The idea is to use a binary instead of lists to to hold messages
in a quorum queue's incoming queue.
Enqueue = appending to a binary
Dequeue = matching the front of a binary
Per message memory usage prior to this commit:
```
erts_debug:size([[1|2]]).
4
erts_debug:size([[1|2], [3|4]]).
8
```
4 words * 8 bytes (on a 64 bit machine) = 32 bytes
Per message memory usage after this commit:
7 bytes to encode the RaIdx + 4 bytes to encode the message size = 11 bytes
The message bytes encoding can be further optimised and be
below 3 bytes most of the time.
Hence, let's say 10 bytes per message.
Let's assume we have a 3 node cluster with 500 quorum queues and
200,000 messages each per queue. That's 100 million messages across
all queues.
Prior to this commit this would require a total of 9.6 GB of memory:
100,000,000 msgs * 32 bytes * 3 nodes = 9.6 GB
After this commit this requires only a total of only 3 GB of memory:
100,000,000 msgs * 10 bytes * 3 nodes = 3 GB of memory
If there is a message TTL policy set for these queues the savings will
be even more significant because prior to this commit the per message
memory overhead is 6 words * 8 bytes = 48 bytes:
```
erts_debug:size([[1|[2|5000]]]).
6
erts_debug:size([[1|[2|5000]], [3|[4|5000]]]).
12
```
Prior to this commit this would require a total of 14.4 GB of memory:
100,000,000 msgs * 48 bytes * 3 nodes = 14.4 GB
If we assume addional 6 bytes to encode the expiration timestamp in milliseconds,
with a binary encoding, this would require a total of only 4.8 GB of memory:
100,000,000 msgs * 16 bytes * 3 nodes = 4.8 GB
The problem with the binary approach is that appending to a binary at a
rate of 100,000 msgs/s is catastrophically slow:
```
java -jar target/perf-test.jar -qq -u qq1 -x 1 -y 0 -C 1000000
```
* sends at 90766 msg/s pior to this commit
* sends at 3435 msg/s after this commit
After this commit, >80% of CPU time is spent in function
`__memmove_evex_unaligned_erms` copying binary data around.
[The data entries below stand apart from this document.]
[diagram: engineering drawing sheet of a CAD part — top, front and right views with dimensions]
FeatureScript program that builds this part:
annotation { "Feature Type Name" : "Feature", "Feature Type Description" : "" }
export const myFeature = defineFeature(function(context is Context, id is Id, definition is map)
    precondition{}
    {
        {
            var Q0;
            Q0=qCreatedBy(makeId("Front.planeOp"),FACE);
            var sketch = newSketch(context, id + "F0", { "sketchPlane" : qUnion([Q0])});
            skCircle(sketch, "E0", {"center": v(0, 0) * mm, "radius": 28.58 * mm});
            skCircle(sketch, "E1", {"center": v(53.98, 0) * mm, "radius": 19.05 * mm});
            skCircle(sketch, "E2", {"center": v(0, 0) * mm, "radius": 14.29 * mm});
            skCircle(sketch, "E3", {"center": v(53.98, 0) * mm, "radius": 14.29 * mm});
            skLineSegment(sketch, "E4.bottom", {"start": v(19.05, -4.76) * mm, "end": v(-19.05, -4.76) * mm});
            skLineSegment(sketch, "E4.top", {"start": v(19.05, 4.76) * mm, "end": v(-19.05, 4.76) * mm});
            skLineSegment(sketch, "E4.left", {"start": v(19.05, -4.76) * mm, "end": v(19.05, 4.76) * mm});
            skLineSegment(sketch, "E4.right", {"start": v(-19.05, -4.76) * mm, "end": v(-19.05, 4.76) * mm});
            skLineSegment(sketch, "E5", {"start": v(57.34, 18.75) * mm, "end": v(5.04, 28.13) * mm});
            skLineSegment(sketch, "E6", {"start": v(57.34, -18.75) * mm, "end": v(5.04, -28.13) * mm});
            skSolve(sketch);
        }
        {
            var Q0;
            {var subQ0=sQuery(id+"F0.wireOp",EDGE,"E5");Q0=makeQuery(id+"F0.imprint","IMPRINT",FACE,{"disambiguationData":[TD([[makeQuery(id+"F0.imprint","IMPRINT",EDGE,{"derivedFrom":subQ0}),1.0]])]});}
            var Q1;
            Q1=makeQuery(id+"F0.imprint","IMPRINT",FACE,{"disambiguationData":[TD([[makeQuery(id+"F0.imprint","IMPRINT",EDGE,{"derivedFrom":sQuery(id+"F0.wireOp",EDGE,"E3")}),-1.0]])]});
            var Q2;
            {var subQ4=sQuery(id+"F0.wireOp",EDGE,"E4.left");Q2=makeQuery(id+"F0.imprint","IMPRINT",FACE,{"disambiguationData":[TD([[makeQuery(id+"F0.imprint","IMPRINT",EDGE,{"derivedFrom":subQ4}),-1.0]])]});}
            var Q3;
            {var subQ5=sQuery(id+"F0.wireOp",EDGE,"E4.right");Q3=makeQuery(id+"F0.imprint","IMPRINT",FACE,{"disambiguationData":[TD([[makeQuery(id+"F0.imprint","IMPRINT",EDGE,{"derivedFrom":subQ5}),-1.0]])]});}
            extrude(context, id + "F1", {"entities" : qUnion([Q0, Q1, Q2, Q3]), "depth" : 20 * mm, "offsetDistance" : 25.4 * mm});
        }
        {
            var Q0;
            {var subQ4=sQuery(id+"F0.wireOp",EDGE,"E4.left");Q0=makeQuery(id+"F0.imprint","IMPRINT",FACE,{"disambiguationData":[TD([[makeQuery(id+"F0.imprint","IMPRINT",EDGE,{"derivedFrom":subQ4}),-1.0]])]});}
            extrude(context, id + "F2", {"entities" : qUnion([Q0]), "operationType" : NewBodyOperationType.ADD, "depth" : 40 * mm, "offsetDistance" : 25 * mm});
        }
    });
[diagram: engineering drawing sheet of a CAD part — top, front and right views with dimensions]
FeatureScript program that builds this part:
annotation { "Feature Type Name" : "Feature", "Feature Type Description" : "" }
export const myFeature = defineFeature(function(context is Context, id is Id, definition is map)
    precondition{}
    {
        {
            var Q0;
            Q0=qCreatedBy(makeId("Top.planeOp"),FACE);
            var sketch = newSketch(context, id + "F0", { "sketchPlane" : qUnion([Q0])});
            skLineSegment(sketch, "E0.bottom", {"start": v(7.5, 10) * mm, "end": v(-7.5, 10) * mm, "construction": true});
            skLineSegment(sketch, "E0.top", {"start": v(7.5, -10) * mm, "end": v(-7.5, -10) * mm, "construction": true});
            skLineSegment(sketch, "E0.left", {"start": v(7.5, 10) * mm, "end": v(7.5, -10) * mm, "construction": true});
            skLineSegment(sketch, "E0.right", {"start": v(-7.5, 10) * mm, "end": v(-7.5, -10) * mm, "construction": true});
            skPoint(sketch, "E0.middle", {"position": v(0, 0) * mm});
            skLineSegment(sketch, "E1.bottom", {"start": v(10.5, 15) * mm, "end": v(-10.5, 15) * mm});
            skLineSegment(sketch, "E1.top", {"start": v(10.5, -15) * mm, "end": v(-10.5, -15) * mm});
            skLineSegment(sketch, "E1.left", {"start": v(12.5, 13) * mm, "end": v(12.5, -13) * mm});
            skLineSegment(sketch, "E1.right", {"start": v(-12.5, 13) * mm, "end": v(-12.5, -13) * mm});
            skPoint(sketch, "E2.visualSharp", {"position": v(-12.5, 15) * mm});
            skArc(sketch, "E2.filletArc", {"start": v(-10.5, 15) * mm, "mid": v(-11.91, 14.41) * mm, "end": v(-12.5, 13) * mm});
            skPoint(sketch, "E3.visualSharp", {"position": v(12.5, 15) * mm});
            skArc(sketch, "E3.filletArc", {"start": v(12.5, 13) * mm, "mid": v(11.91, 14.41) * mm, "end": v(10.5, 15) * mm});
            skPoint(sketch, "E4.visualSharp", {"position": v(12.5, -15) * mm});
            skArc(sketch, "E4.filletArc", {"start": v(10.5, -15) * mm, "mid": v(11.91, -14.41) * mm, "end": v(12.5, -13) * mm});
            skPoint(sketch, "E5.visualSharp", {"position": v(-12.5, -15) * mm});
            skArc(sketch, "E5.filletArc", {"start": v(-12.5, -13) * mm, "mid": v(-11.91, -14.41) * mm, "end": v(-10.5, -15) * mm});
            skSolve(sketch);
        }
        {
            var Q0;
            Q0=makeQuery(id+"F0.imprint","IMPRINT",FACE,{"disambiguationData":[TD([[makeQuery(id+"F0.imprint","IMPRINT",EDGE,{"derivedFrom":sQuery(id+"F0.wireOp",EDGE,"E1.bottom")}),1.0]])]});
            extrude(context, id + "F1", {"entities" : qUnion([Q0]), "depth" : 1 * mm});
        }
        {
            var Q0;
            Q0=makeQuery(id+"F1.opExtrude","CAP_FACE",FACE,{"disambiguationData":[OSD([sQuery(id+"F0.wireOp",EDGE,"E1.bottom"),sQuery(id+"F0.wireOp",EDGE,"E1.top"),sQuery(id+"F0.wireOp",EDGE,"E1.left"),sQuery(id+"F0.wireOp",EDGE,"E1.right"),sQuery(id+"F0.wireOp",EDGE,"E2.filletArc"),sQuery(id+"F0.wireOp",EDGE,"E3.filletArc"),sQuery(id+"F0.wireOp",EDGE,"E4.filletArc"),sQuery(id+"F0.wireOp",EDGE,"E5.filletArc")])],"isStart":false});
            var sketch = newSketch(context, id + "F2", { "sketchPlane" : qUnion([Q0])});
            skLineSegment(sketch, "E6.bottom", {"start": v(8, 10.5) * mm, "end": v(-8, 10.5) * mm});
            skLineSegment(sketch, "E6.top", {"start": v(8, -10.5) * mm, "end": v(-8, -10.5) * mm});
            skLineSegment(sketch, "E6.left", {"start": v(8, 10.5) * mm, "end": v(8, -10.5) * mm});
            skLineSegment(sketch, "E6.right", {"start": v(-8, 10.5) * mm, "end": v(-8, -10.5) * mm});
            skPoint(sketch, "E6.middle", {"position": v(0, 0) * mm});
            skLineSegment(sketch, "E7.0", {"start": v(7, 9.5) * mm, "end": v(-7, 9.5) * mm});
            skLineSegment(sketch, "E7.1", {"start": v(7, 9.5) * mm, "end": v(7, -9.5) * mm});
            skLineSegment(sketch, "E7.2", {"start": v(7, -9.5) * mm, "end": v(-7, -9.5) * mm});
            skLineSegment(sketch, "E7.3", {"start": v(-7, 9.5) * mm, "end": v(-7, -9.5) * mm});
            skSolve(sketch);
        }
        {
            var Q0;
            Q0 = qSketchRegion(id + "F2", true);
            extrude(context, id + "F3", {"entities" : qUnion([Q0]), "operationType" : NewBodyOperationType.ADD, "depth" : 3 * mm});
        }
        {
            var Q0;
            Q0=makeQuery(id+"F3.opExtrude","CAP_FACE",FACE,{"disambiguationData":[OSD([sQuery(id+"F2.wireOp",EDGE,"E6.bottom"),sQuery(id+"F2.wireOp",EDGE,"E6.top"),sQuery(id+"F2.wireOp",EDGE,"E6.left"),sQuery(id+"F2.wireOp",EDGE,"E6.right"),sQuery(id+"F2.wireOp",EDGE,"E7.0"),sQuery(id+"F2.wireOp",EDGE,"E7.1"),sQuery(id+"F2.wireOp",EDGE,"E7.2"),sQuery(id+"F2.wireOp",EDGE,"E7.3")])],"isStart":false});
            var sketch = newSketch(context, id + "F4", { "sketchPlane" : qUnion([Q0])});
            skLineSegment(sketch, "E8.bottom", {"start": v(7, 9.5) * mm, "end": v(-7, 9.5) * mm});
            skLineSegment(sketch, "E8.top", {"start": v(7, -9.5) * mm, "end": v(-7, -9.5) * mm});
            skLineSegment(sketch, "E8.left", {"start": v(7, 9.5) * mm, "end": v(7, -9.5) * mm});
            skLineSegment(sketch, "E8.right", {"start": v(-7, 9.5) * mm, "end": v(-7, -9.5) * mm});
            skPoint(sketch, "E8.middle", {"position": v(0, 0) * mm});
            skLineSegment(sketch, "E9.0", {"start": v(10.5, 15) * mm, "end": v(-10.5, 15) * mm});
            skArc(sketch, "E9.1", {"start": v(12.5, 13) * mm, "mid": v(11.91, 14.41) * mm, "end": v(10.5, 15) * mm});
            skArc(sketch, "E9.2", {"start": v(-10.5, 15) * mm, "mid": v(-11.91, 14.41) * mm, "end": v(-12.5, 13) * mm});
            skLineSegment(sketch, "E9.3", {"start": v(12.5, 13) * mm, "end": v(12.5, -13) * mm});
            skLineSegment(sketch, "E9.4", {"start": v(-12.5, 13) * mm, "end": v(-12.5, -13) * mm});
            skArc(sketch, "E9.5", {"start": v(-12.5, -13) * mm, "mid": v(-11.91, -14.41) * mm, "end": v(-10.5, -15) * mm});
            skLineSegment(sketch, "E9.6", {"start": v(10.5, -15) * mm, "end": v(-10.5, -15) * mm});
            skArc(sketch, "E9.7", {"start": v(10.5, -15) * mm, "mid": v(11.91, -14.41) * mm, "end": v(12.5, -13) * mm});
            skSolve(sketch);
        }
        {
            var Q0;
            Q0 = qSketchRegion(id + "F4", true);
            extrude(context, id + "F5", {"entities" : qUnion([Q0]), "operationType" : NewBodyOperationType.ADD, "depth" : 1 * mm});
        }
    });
Appending frequently to the binary becomes even slower as the binary
gets longer.
The only practical solution would be a hybrid approach:
* lists are used by default
* lists will always be used for enqueueing messages (i.e. prepending to the list)
* a binary will be created whenever many messages, e.g. 100,000 new messages got
accumulated. Such a binary creation will be relatively fast, as
explained in https://www.erlang.org/doc/system/binaryhandling.html :
"Appending data to a binary as in the example is efficient because it
is specially optimized by the runtime system to avoid copying the Acc
binary every time."
* Once the binary got created, pattern matching at the front and therefore
dequeueing messages will be fast.
* The binaries themselves will be stored in lists (a list with 10
binaries means ~1 million messages in total in our example).
It's questionable though whether such an approach is worth the introduced complexities
given that queues are meant to be kept short anyways.